That’s where Boring Company fits into this picture for our investments and the Tesla mission. Tesla is aiming for sustainable, clean, safe, high-speed, affordable terrestrial transportation.
I desperately want North American cities to become more walkable and bikeable. I spent most of the last decade not having a car and walking or biking or taking the bus as my primary means of personal transportation. Years before I began delving into Tesla, I have been asking myself how we can do this, against apparently overwhelming odds and extremely powerful cultural inertia and self-reinforcing dominance of car dependency.
Well, how
do we do it? Underground autonomous electric vehicles and accompanying cheap tunnel networks. Look at Los Angeles or Houston or Atlanta on a satellite image. The majority of the land area of these sprawling concrete jungles is allocated to roads, parking, and marginal land around the roads and parking lots that’s either boring lawns or ugly patches of weeds and invasive species. Car critics including me have been shouting about these problems and inefficiency for years. What most are missing is that subterranean AEVs, while apparently just an extension of the same badly designed system, actually have the potential to wipe out the need for about 80-90% of the need for this expensive, ugly, and generally problematic surface infrastructure and in doing so also wipe out an astonishing array of economic, social, environmental and even national security problems all in one fell swoop. High-velocity motorized transport is fine, as long as it’s cheap, organized as a Personal Rapid Transit architecture, does not emit toxic pollution, and is separated from the rest of the living space by being underground. The Boring-Tesla symbiosis could solve almost all of the problems that have befallen North America (and to a lesser extent the rest of the rich areas of the world) in the last century since the ill-advised urban planning decisions of the 1920s set into motion the development of the transportation system we now suffer from today. The only problem I don’t see it solving is obesity and sedentariness, but even that it’ll probably help with somewhat if it gets more people outside walking and biking.
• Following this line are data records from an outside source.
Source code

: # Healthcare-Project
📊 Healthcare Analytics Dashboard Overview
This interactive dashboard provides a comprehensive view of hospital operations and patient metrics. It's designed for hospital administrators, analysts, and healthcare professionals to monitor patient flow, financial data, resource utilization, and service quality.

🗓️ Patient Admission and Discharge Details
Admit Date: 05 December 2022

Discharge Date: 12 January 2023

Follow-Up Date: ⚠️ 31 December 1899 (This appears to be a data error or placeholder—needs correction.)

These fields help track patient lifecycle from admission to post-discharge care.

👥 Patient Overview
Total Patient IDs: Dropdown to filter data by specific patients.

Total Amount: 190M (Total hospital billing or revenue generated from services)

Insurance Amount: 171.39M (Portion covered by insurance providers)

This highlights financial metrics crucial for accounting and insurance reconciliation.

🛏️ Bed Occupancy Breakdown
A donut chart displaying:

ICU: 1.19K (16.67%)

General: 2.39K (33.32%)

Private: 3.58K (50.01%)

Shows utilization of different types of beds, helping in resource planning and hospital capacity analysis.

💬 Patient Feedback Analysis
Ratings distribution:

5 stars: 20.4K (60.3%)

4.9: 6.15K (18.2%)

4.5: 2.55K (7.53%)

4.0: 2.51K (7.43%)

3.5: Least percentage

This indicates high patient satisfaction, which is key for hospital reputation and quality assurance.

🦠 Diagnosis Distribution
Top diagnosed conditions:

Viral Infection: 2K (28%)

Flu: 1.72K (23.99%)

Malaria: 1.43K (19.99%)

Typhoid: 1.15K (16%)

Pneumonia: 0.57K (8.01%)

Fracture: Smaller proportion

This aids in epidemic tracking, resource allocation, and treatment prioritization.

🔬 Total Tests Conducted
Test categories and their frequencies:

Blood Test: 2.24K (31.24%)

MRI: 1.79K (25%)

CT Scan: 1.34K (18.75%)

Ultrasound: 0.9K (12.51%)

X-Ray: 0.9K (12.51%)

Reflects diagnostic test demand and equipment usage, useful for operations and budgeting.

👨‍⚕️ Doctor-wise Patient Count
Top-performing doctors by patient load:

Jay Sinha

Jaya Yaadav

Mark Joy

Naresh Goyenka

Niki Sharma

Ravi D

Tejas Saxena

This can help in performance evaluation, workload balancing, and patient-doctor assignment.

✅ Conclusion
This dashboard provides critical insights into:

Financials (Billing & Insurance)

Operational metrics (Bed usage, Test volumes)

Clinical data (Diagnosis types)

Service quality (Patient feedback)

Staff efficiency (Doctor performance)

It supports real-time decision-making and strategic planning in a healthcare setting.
Las Vegas, a typical mid-sized American city with virtually no investment or ridership in traditional mass transit solutions at any point in the last century, is suddenly moving quickly towards a huge Boring Co Loop system faster than the rate of construction of subway and light rail infrastructure on this entire continent. This is happening with enthusiastic, unanimous, bipartisan approval within the local government; no taxpayer funding; and enthusiastic support from local businesses and trade unions. It will be better, cheaper, faster, more reliable, more inclusive to all socioeconomic classes, safer, and even more energy efficient than busses and trains. This is what early stages of a huge disruption looks like.
Tesla EVs are only half of the story, and this complementary element is profoundly underappreciated by the stock market. Has any pro institutional analyst mentioned this colossal long-term tailwind even ONCE in their research notes and public interviews? Even the smart ones who understand Tesla, like Pierre Ferragu and Alex Potter and Colin Rusch? Are the big retail YouTube/Twitter/TMC analysts discussing this much? Not at all from what I’ve seen.
If I as an investor got the opportunity to ask ten questions to Tesla management, three of them would be:
- How is Prufrock development going and how do you view Boring Co’s scaling and cost trajectory in the next twenty years?
- When will autonomous operation begin and what top speeds can we actually expect?
- How close together will robotaxis in the tunnels be able to safely operate?
I’m working on essays about this to present a thesis on this topic but I urge TSLA investors to dig into this some more on their own. I’m still estimating that a robotaxi operating in a Loop has roughly triple the financial net present value compared to a surface robotaxi and Vegas Loop robotaxi service is almost certain to be the first instance of Tesla autonomous ride-hailing, possibly by several years since we still don’t really know how hard true Level 5 autonomy is with Tesla’s approach.